Conversations with my husband and in-laws weren’t the kind that you would expect in an Indian household. My husband was all for me going back to work and my mother-in-law couldn’t wait to hold my little one in her arms and care for her, while I juggled the two roles. Friends and colleagues and relatives posed conflicting views. In a society where a mother is sort of expected to stay at home and care for her child while the father goes to work and shrugs off responsibility, some expected me to stop giving it a thought and quit ASAP. Some people on the other hand said it was almost like ‘giving up’ if I choose to stay at home and care for a child only.

My decision – to be an at-home mom – however didn’t come from any of these restrictive stereotypical boundaries, rather a streak of independence, the same one which didn’t let me sit at home and do nothing. It was my child and I wanted my husband and me to be solely responsible for her. While I had a loving family to fall back on, at the end of the day I didn’t want anyone to feel burdened by the responsibility of caring for my child.

From what I had learned in my own childhood, I wanted to teach my child. I wanted her to be independent, yes, but also self reliant. I wanted her to take responsibility for what were her own choices. She must learn to work together but she must also expect from no one but herself. And no one better to teach her this than me; I decided to be her example.

The stay-at-home journey for me has been quite a challenge. For someone who thrives on learning new things, I was easily bored. The baby blues came on strong and I quickly doubted my decision to quit my job. I guess I was in the same space as my baby; learning and discovering a new life.

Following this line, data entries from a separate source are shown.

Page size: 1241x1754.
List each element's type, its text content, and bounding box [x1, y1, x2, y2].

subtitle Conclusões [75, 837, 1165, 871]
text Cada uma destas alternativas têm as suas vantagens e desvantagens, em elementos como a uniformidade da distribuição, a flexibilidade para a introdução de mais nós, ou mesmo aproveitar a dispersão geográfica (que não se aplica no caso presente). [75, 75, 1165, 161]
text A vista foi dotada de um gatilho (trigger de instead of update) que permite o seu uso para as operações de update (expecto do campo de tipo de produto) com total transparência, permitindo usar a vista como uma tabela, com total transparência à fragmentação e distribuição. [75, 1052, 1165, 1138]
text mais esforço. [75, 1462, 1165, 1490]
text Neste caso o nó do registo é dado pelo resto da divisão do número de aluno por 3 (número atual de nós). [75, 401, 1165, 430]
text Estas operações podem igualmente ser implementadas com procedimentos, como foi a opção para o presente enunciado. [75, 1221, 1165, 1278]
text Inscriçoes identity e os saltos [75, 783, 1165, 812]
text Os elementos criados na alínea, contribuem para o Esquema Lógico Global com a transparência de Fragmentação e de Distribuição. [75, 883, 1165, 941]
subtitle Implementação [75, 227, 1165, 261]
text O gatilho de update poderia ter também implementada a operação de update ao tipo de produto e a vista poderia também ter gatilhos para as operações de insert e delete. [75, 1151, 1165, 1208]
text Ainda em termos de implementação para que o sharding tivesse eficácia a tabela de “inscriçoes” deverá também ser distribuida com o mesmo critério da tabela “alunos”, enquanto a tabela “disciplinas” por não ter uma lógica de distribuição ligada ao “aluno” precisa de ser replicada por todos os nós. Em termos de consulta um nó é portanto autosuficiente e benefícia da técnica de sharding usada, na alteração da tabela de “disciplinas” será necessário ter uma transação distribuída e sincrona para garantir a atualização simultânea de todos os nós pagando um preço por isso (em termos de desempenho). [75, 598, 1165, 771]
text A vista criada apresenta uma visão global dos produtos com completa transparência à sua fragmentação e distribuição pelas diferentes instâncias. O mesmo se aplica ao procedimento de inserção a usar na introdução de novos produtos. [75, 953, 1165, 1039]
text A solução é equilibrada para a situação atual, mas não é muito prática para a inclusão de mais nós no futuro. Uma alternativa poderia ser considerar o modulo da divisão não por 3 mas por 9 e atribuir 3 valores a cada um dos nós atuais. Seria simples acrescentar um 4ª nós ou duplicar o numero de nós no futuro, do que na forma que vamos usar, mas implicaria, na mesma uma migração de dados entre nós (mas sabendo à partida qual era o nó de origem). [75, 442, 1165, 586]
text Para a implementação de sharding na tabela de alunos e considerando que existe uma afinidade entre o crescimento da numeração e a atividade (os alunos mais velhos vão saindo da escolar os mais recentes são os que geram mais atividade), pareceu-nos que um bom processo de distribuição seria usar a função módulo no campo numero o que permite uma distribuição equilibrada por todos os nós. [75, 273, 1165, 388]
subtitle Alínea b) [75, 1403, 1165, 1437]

While many of us tend to attach a kind of disdain to the word ‘house wife’ or ‘at-home mother’ I don’t think everyone understands the complexity of the job. Yes, it is definitely not as hard as boardroom meetings and late night deadlines; it is also not as satisfying as receiving a fat paycheck or positive accolades from the boss. My decision wavered quite a lot ranging from utter happiness at having all the time in the world for my child to a sense of hollowness on having nothing to occupy my mind apart from baby wails and dirty nappies.

The independent streak soon kicked in and I took charge. I learned to occupy myself by dedicating time to my hobbies. Growing up I was always fascinated by the art of applying henna and I concentrated on making the childhood fascination a reality for me. I learned yoga too and ended up teaching both yoga and mehendi application to a whole lot of students and other housewives. All of this while watching my baby, at every step, helping her to talk, walk and learn.

Today, eleven years later – seven years of being an at-home mom and four years of being a working mom – I pride myself for the decision I took. I am happy that my daughter is learning the lessons that I meant her to learn and is soon going to grow into an independent teenager.

I have been an at-home-mom and I am now a working mom, and I don’t feel the regret of giving up on a career for my baby. Yes, I am re-climbing the corporate ladder and there are challenges that come after a seven-year sabbatical but I am enjoying the ride. I am happy that I have the best memories of my daughter’s growing up years and I hope that when the time comes for her to take a decision like mine, she too goes with her gut feeling rather than getting pressurised between societal expectations and corporate pressure.